CD79b and CD19 are associated with B cell signaling and expressed on most B cell lymphomas. Ormhøj et al. show that CD79b expression persisted on a mantle cell lymphoma (MCL) line despite CD19 knockout in vitro. Chimeric antigen receptor (CAR) T cells specific for CD79b or CD19, or for CD79b plus CD19 were generated. All the CAR T cells lysed MCL cell lines in vitro and cleared CD79b+CD19+ MCLs in murine xenograft models. CD79b-specific CAR T cells and the bispecific CAR T cells also cleared CD79b+CD19- MCLs. Targeting CD79b with or without CD19 may provide benefit upfront or for CD19- lymphoma recurrence.

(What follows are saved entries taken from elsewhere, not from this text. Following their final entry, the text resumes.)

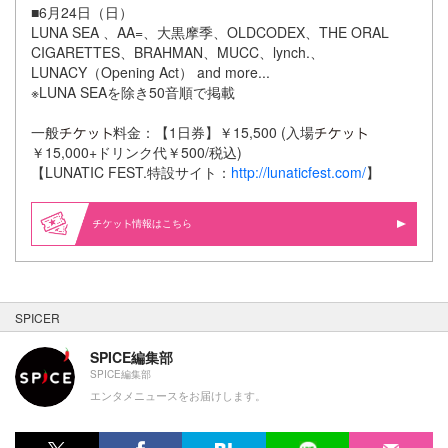
■6月24日（日）
LUNA SEA 、AA=、大黒摩季、OLDCODEX、THE ORAL
CIGARETTES、BRAHMAN、MUCC、lynch.、
LUNACY（Opening Act） and more...
※LUNA SEAを除き50音順で掲載
一般
料金：【1日券】￥15,500 (入場
￥15,000+ドリンク代￥500/税込)
【LUNATIC FEST.特設サイト：
http://lunaticfest.com/
】
情報はこちら
SPICER
SPICE編集部
SPICE編集部
エンタメニュースをお届けします。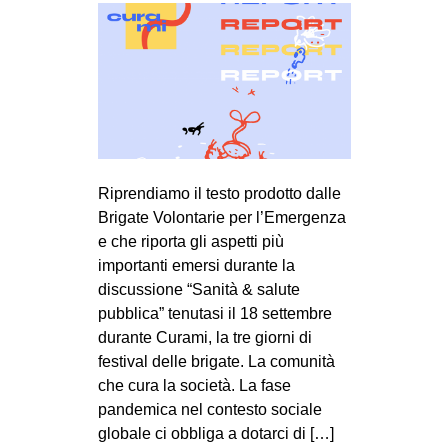
Riprendiamo il testo prodotto dalle
Brigate Volontarie per l’Emergenza
e che riporta gli aspetti più
importanti emersi durante la
discussione “Sanità & salute
pubblica” tenutasi il 18 settembre
durante Curami, la tre giorni di
festival delle brigate. La comunità
che cura la società. La fase
pandemica nel contesto sociale
globale ci obbliga a dotarci di […]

Contributed by Paula Hochman
PURPOSE: T cells engineered to express a chimeric antigen receptor (CAR) against CD19 have recently been FDA-approved for the treatment of relapsed or refractory large B cell lymphoma. Despite the success and curative potential of CD19 CAR T cells, several reports describing disease relapse due to antigen loss are now emerging. EXPERIMENTAL DESIGN: We developed a novel CAR construct directed against CD79b, a critical receptor for successful B cell development that remains highly expressed in several subtypes of B cell lymphoma, including mantle cell lymphoma (MCL). We tested CAR T cells directed against CD79b alone or in combination with CD19 targeting in a single construct, against cell line- and patient-derived xenograft models. RESULTS: We demonstrate CAR79b antigen-specific recognition and cytotoxicity against a panel of cell lines and patient-derived xenograft models of MCL. Importantly, we show that downregulation of CD19 does not influence surface expression of CD79b and that anti-CD79b CAR T cells alone or arranged in a dual-targeting format with a CD19 single-chain variable fragment (scFv) are able to recognize and eliminate CD19-positive, CD19-negative, and mixed CD19+/CD19- B cell lymphoma. CONCLUSIONS: Our findings demonstrate that CAR T cells targeting CD79b alone or in combination have promise for treating and preventing CD19 antigen escape in B cell lymphomas.